RECORDS below:

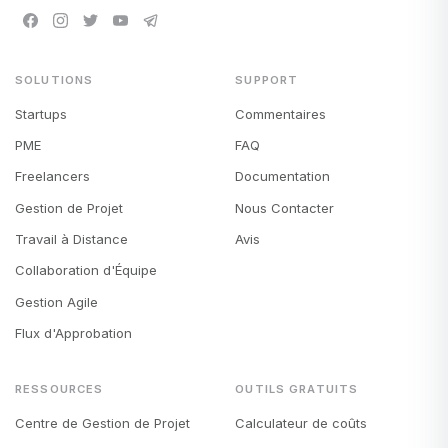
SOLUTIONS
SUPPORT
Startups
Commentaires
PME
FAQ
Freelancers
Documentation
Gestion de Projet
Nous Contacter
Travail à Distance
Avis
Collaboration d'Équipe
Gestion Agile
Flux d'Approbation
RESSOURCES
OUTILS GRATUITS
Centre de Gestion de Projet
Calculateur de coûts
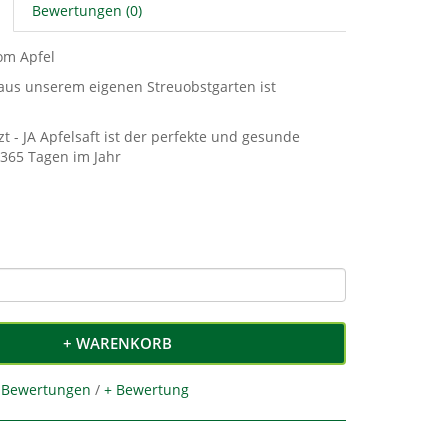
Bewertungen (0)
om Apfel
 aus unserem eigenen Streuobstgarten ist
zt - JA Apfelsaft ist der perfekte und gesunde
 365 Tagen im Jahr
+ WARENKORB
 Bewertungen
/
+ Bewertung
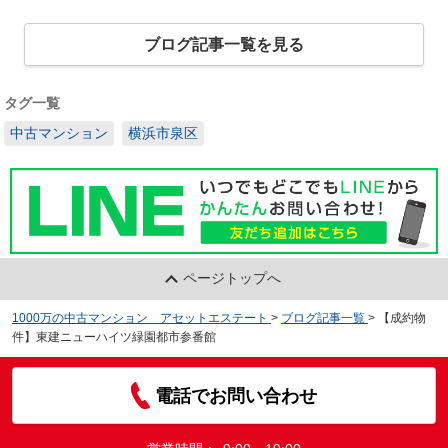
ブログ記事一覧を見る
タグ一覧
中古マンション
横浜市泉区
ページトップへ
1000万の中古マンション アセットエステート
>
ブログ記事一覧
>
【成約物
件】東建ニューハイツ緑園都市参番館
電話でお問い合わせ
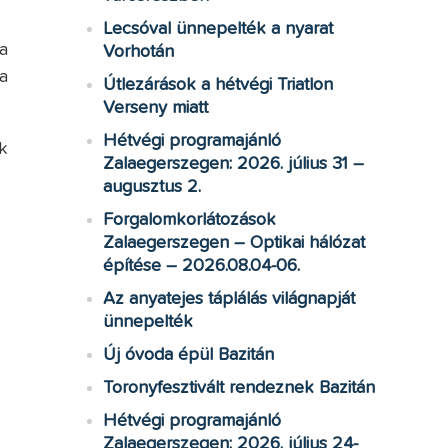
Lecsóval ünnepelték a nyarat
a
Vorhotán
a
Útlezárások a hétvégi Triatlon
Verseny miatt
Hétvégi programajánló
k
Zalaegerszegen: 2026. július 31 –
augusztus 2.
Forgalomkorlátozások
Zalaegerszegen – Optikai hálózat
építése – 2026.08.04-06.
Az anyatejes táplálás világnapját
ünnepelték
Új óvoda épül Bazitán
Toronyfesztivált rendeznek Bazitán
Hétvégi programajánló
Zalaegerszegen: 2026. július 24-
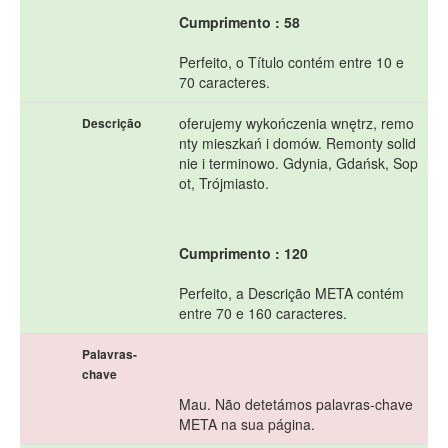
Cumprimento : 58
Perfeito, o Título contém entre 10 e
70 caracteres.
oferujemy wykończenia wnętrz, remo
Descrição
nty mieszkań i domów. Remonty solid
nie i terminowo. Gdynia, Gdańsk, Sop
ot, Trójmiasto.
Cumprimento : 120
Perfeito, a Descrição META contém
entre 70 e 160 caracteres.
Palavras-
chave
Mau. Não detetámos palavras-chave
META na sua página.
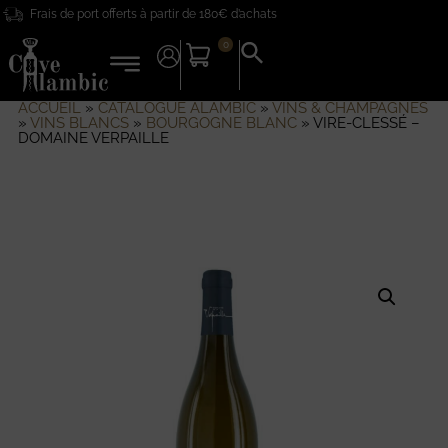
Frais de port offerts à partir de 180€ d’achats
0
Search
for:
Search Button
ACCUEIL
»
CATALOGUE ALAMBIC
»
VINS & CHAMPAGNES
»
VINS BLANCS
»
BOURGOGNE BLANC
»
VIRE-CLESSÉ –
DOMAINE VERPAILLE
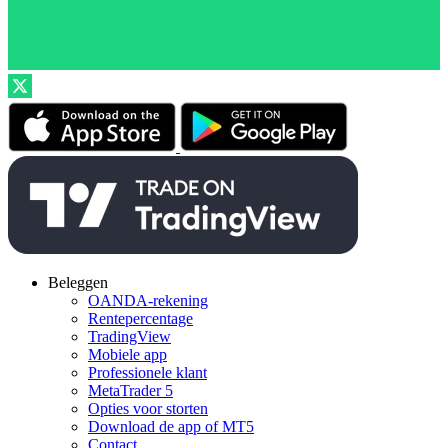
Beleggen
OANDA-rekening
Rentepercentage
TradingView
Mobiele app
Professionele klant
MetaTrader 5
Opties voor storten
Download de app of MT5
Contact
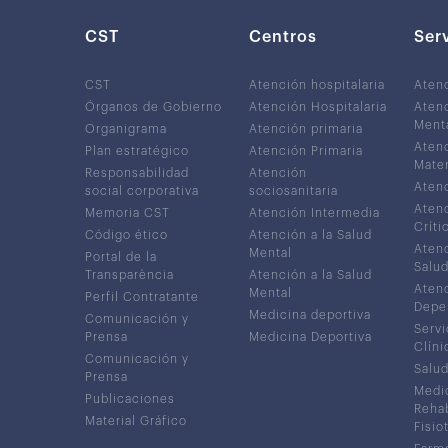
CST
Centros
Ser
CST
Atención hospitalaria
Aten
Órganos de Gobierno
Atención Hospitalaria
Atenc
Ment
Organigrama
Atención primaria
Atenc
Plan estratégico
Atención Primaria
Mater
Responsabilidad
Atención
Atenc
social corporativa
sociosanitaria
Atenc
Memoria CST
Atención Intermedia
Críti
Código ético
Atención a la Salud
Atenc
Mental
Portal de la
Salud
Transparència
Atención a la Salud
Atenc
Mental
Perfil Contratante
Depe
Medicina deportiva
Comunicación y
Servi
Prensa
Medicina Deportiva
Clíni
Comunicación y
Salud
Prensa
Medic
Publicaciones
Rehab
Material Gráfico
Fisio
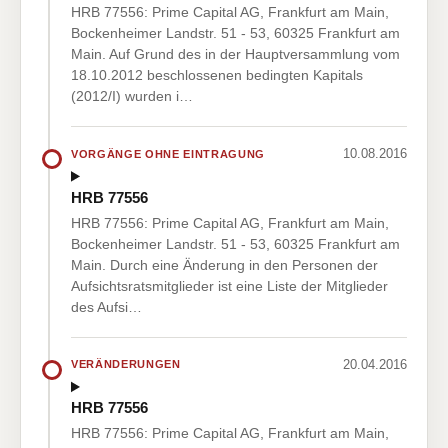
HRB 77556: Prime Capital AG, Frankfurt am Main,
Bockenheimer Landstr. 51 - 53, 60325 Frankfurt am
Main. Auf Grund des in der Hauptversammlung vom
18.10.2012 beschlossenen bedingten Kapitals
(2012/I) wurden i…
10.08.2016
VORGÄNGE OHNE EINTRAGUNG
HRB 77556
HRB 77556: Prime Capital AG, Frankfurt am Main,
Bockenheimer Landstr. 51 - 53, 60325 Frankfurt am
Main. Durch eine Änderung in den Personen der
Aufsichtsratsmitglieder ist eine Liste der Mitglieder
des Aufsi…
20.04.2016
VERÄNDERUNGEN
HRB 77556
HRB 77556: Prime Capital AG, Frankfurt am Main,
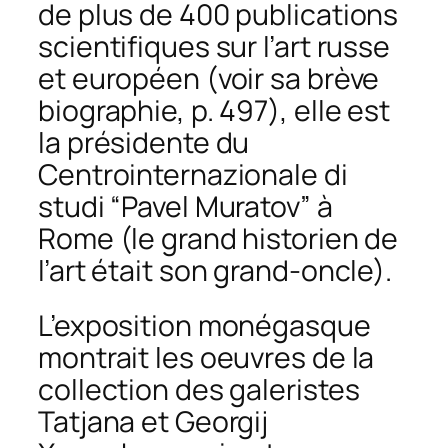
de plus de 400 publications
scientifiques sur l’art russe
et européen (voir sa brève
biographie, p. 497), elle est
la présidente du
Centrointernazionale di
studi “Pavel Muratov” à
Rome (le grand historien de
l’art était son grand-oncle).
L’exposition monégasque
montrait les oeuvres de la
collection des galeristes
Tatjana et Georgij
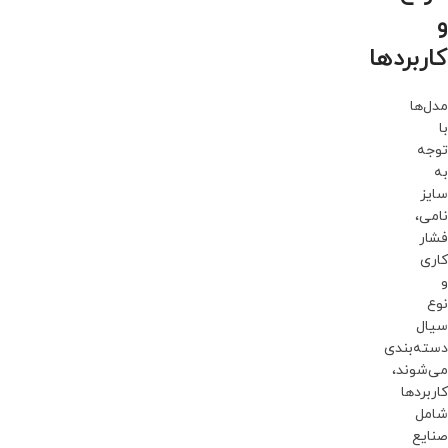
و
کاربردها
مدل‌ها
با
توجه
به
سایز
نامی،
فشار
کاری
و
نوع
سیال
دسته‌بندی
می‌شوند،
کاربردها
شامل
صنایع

End of RECORDS.

TASK DESCRIPTION:
Find each line in the material above that carries the string "Descrição", and copy it.

SOLUTION TO THE PROBLEM:
Descrição
Perfeito, a Descrição META contém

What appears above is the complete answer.